> [GOAL OF THE EXERCISE]
Recast every one of the rows below as a numbered list, omitting any blank lines.

> [DATA FOR ANALYSIS]
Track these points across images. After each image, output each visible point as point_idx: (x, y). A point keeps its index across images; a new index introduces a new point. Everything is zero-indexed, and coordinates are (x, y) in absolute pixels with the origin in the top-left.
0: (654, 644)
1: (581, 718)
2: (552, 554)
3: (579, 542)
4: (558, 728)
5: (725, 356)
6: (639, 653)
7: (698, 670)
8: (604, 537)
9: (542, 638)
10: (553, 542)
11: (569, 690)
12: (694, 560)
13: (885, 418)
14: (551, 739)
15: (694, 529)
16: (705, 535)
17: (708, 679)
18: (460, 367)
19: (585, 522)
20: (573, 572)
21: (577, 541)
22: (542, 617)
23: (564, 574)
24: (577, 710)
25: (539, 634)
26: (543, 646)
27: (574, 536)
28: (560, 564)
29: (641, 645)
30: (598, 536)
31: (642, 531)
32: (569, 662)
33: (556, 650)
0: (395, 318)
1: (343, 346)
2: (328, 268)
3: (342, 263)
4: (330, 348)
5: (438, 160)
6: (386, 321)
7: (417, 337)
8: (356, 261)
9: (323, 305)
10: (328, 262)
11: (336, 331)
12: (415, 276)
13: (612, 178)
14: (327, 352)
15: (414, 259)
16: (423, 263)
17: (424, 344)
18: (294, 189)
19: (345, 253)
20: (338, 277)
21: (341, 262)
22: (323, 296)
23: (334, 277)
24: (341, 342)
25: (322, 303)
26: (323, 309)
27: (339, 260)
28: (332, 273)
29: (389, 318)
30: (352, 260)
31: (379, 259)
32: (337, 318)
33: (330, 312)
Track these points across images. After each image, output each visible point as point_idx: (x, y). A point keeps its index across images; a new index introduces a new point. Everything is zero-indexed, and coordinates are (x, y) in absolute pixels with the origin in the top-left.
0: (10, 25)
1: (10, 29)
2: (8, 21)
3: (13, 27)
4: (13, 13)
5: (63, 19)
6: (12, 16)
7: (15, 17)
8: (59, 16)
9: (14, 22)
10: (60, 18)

> [YOUR RESPONSE]
1. Track these points across images. After each image, output each visible point as point_idx: (x, y). A point keeps its index across images; a new index introduces a new point. Everything is zero-indexed, and coordinates are (x, y) in absolute pixels with the origin in the top-left.
2. 0: (654, 644)
3. 1: (581, 718)
4. 2: (552, 554)
5. 3: (579, 542)
6. 4: (558, 728)
7. 5: (725, 356)
8. 6: (639, 653)
9. 7: (698, 670)
10. 8: (604, 537)
11. 9: (542, 638)
12. 10: (553, 542)
13. 11: (569, 690)
14. 12: (694, 560)
15. 13: (885, 418)
16. 14: (551, 739)
17. 15: (694, 529)
18. 16: (705, 535)
19. 17: (708, 679)
20. 18: (460, 367)
21. 19: (585, 522)
22. 20: (573, 572)
23. 21: (577, 541)
24. 22: (542, 617)
25. 23: (564, 574)
26. 24: (577, 710)
27. 25: (539, 634)
28. 26: (543, 646)
29. 27: (574, 536)
30. 28: (560, 564)
31. 29: (641, 645)
32. 30: (598, 536)
33. 31: (642, 531)
34. 32: (569, 662)
35. 33: (556, 650)
36. 0: (395, 318)
37. 1: (343, 346)
38. 2: (328, 268)
39. 3: (342, 263)
40. 4: (330, 348)
41. 5: (438, 160)
42. 6: (386, 321)
43. 7: (417, 337)
44. 8: (356, 261)
45. 9: (323, 305)
46. 10: (328, 262)
47. 11: (336, 331)
48. 12: (415, 276)
49. 13: (612, 178)
50. 14: (327, 352)
51. 15: (414, 259)
52. 16: (423, 263)
53. 17: (424, 344)
54. 18: (294, 189)
55. 19: (345, 253)
56. 20: (338, 277)
57. 21: (341, 262)
58. 22: (323, 296)
59. 23: (334, 277)
60. 24: (341, 342)
61. 25: (322, 303)
62. 26: (323, 309)
63. 27: (339, 260)
64. 28: (332, 273)
65. 29: (389, 318)
66. 30: (352, 260)
67. 31: (379, 259)
68. 32: (337, 318)
69. 33: (330, 312)
70. Track these points across images. After each image, output each visible point as point_idx: (x, y). A point keeps its index across images; a new index introduces a new point. Everything is zero-indexed, and coordinates are (x, y) in absolute pixels with the origin in the top-left.
71. 0: (10, 25)
72. 1: (10, 29)
73. 2: (8, 21)
74. 3: (13, 27)
75. 4: (13, 13)
76. 5: (63, 19)
77. 6: (12, 16)
78. 7: (15, 17)
79. 8: (59, 16)
80. 9: (14, 22)
81. 10: (60, 18)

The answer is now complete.